═════ Selection ═════

The DTC Bill tabled in Parliament does not mention these schemes, creating the impression that investment in them will not be eligible for tax benefits, which could have reduced their attractiveness to individuals.

“We will soon hold discussions with the department of financial services on the guidelines for pensions funds eligible for tax benefits,” a Central Board of Direct Taxes (CBDT) official told to reporters.

However, these pension products will have to follow the uniform framework prescribed by the department of financial services for retirement products to be eligible for concessions.

These guidelines will specify details such as how much money can be withdrawn one time and when to discourage premature withdrawal and will ensure that they encourage long-term retirement savings.

“The idea is to treat all pension products that follow an agreed framework and are in actual term a long-term savings on par,” the official added.

The new DTC proposes `1 lakh exemption for individual taxpayers for contributions to retirement savings including provident funds, gratuity funds, new pension scheme, superannuation funds. Investments in these schemes will not be taxed at any stage — contribution, accumulation or withdrawal — as these are being including under the EEE category or Exempt-Exempt-Exempt category.

═════ Dataset ═════

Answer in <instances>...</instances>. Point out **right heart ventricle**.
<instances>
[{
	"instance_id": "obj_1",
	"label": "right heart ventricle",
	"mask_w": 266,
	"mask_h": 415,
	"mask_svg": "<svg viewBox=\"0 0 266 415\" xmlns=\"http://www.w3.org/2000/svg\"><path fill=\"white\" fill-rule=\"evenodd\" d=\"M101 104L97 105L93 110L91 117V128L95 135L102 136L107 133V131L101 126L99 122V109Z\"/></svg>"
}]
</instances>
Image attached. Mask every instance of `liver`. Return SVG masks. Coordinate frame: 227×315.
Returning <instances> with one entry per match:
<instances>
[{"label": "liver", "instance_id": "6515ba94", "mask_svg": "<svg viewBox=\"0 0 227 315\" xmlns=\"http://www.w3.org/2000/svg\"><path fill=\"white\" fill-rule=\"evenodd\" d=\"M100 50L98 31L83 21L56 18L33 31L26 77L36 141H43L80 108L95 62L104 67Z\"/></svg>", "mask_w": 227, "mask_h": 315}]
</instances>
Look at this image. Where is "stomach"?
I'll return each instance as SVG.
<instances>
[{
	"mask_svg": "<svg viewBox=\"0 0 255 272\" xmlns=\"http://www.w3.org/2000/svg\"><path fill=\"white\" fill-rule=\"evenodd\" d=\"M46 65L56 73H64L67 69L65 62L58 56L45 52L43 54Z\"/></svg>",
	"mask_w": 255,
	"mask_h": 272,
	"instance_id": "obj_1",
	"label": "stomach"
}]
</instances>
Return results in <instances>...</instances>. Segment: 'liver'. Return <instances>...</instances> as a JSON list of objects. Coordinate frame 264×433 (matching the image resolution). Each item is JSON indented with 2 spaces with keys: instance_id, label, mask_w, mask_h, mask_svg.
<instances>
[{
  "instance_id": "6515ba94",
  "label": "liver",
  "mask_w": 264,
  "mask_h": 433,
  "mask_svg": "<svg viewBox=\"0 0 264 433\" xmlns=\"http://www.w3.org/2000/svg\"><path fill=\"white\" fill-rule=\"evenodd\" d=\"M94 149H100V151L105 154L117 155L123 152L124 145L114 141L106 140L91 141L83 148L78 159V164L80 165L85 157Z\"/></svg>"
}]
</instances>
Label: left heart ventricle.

═════

**What you will do**
(1) From the listing, pull out every line that contains the string "heart". Case counts.
(2) Continue the passage on tax benefits for pension schemes under the DTC Bill, starting after its last sentence.

**Outputs in order**
(1)
Answer in <instances>...</instances>. Point out **right heart ventricle**.
	"label": "right heart ventricle",
Label: left heart ventricle.

(2)
However, confusion prevailed over the tax treatment of these products in the industry. “Pension funds run by mutual fund houses don’t get covered under the DTC. This would create disparity vis-a-vis other pension products,” UTI chairman and managing director UK Sinha said at an ADB conference in the capital.

Tax experts said the CBDT will have to separately notify such funds to make them eligible for tax benefits as the Bill as such does not provide for it.

The Bill lists out the schemes that will be eligible for incentives in the `1 lakh limit, but also gives the authorities the power to add more schemes.

“Clearly, if any other scheme or fund is to be covered for this deduction, then it needs to be specially notified by the government,” said Vikas Vasal, executive director, KPMG.